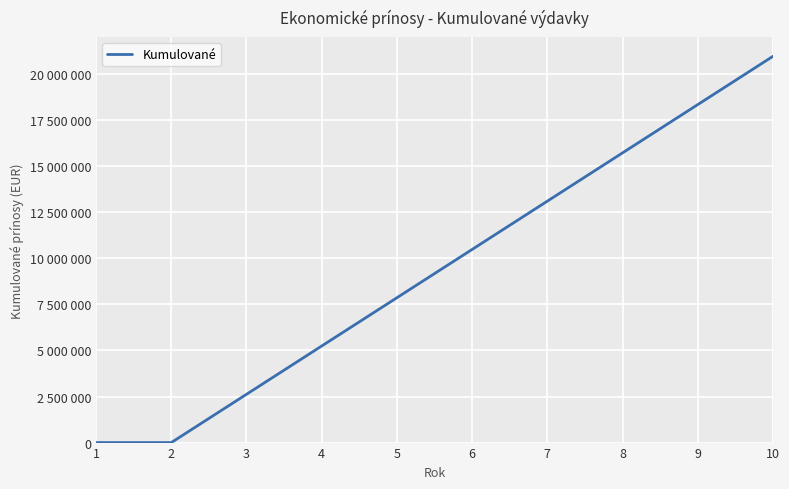

Does the chart display data point markers on the line(s)?

No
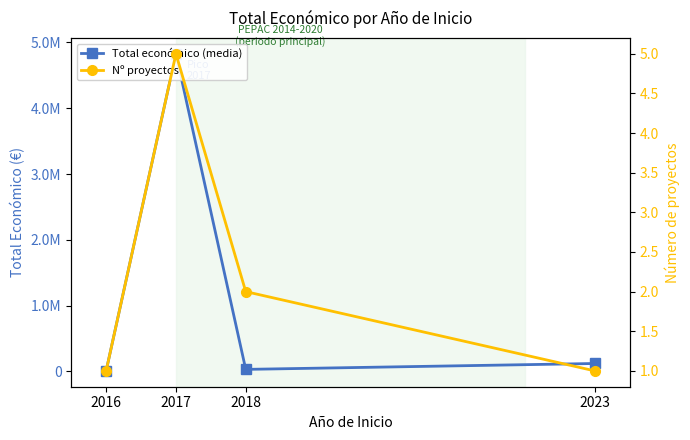

Where is the first local maximum for Nº proyectos?

2017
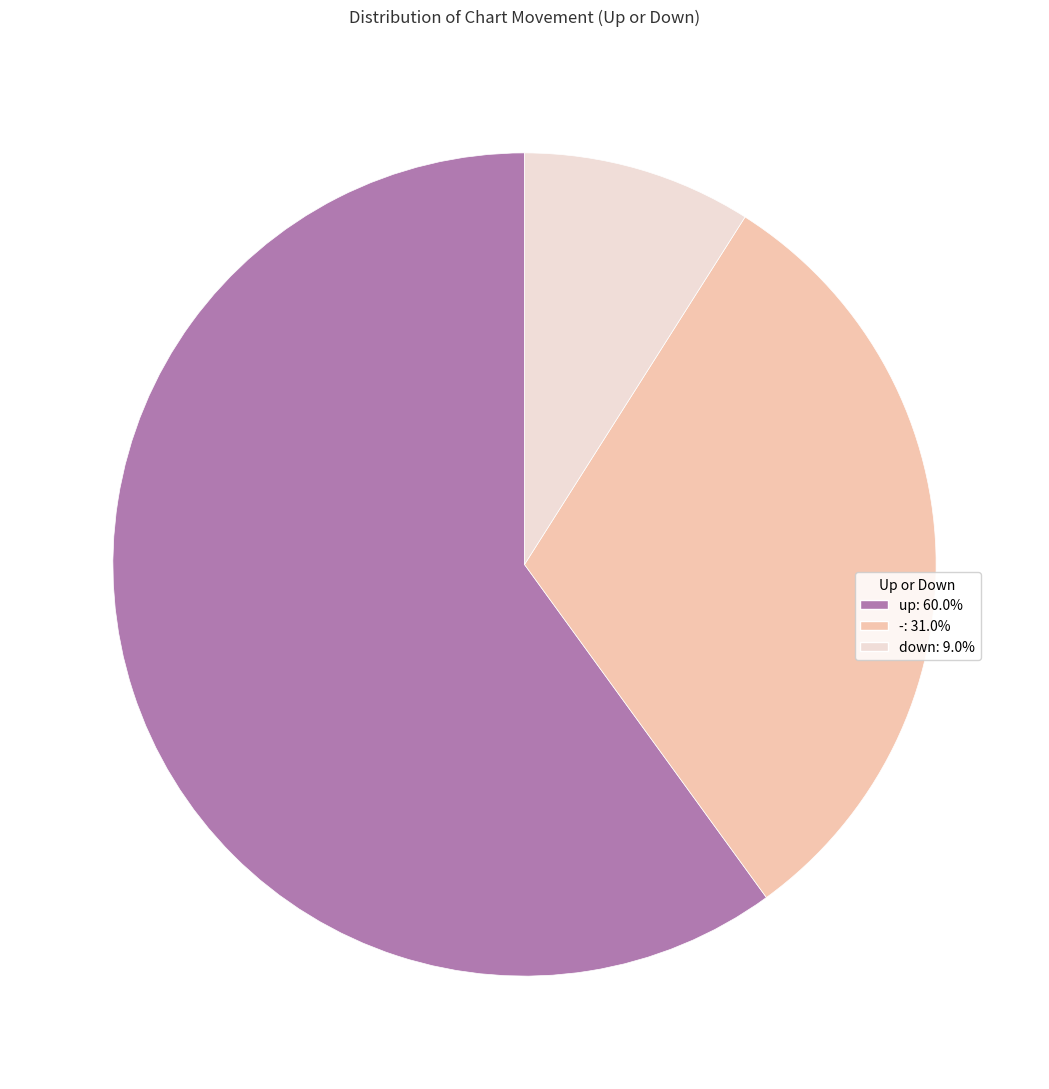

True or false: up accounts for 69% of the total.

False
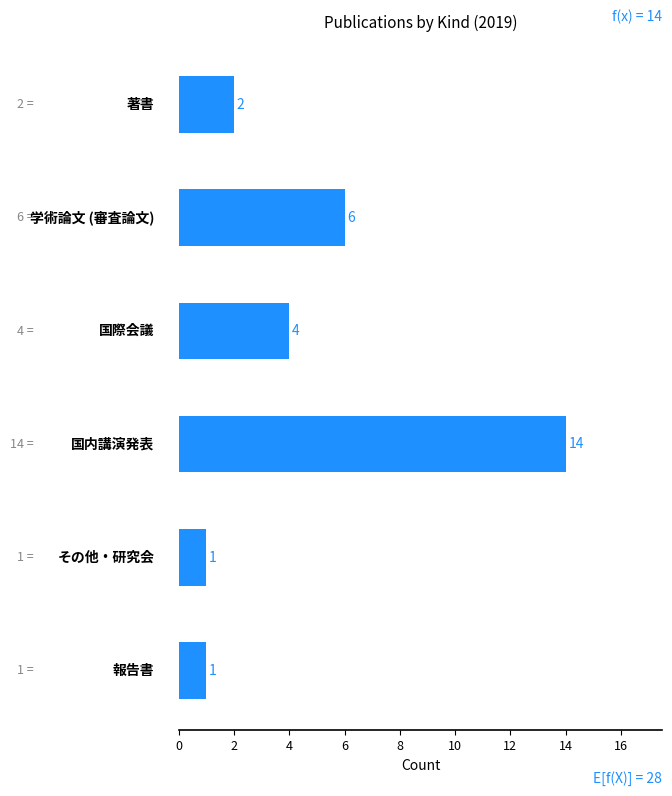

What is the value of the 5th bar from the top?

1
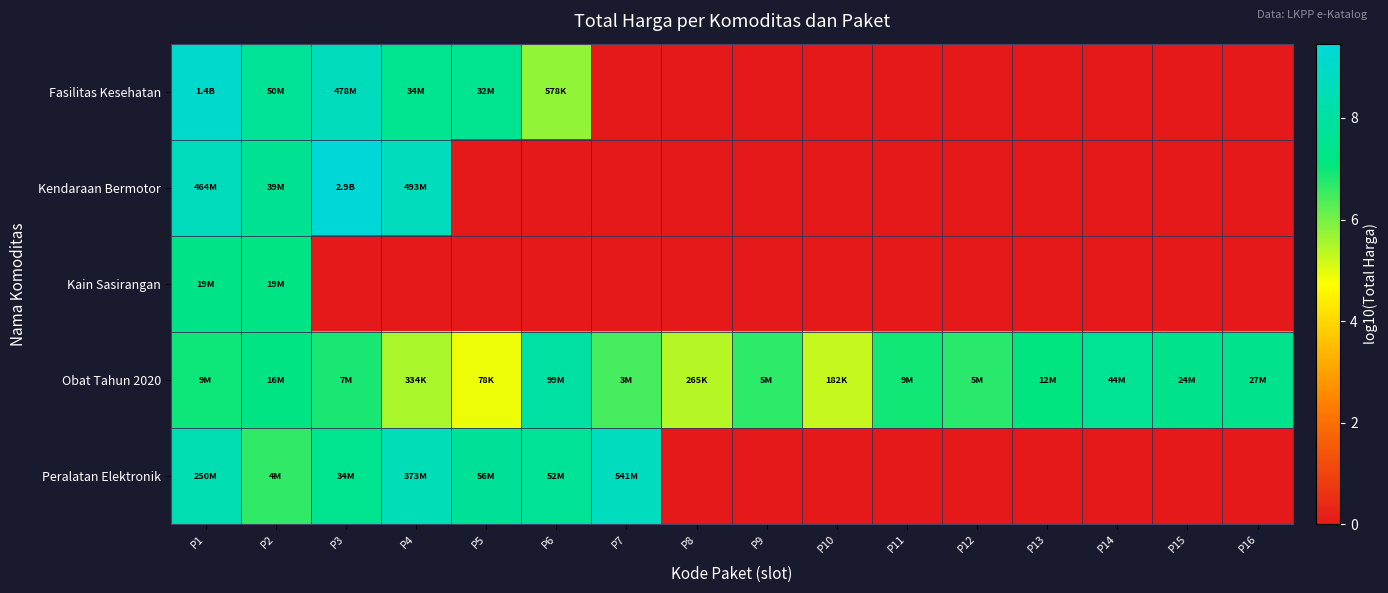

Which series has the largest range (max minus min)?

Kendaraan Bermotor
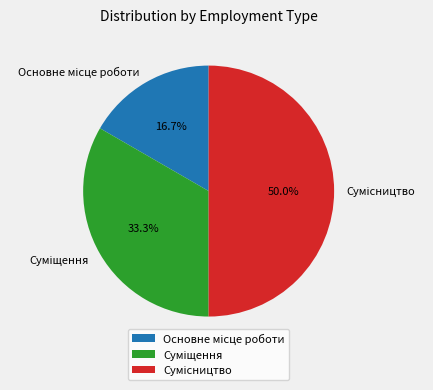

How many segments does this pie chart have?

3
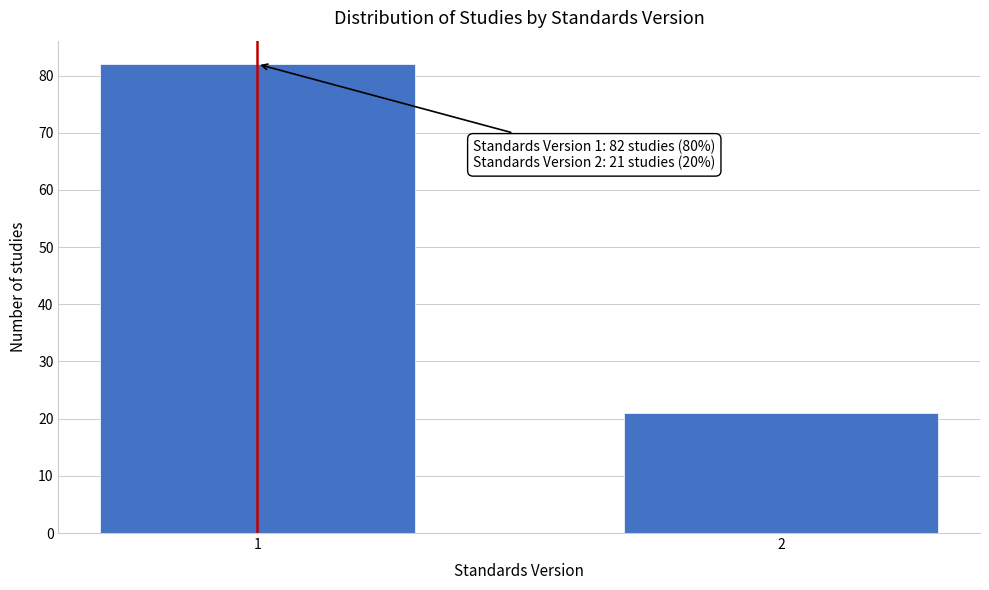

Reading right to left, list all the values displayed in this chart.

2=21	1=82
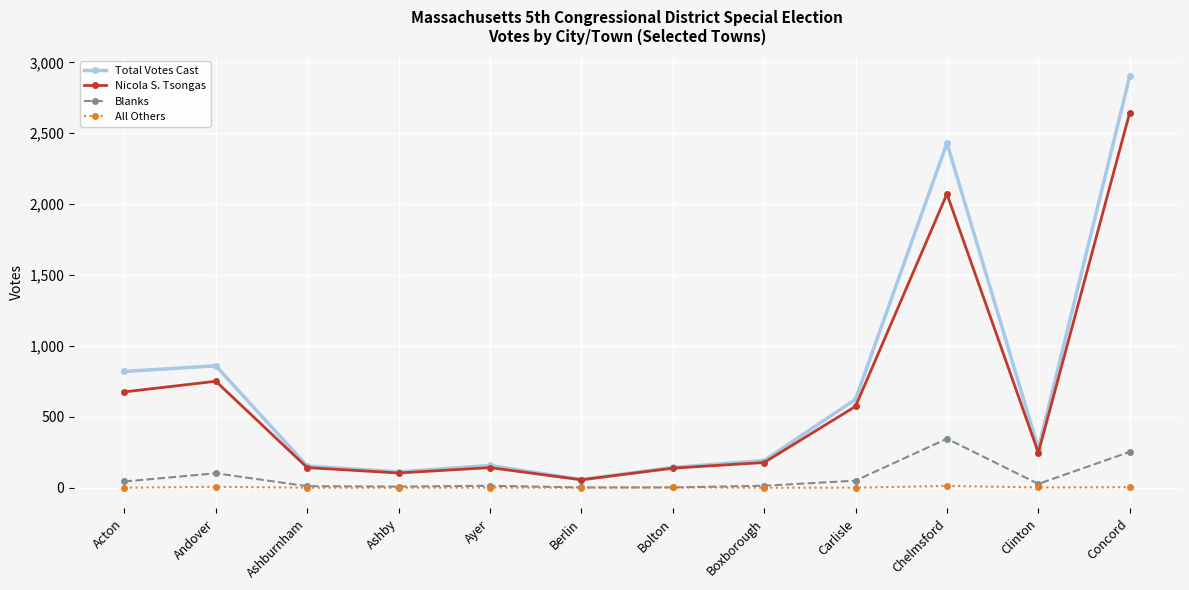

What is the difference between the Nicola S. Tsongas values at Boxborough and Acton?

498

* **YOUR GOAL**
Can you transcribe the listing above line for line, without changing any wording, and omit the pictures from your copy?

* **SOLUTION FOR THIS EXERCISE**
Does the chart display data point markers on the line(s)?

No

Where is the first local maximum for Nº proyectos?

2017

True or false: up accounts for 69% of the total.

False

What is the value of the 5th bar from the top?

1

Which series has the largest range (max minus min)?

Kendaraan Bermotor

How many segments does this pie chart have?

3

Reading right to left, list all the values displayed in this chart.

2=21	1=82

What is the difference between the Nicola S. Tsongas values at Boxborough and Acton?

498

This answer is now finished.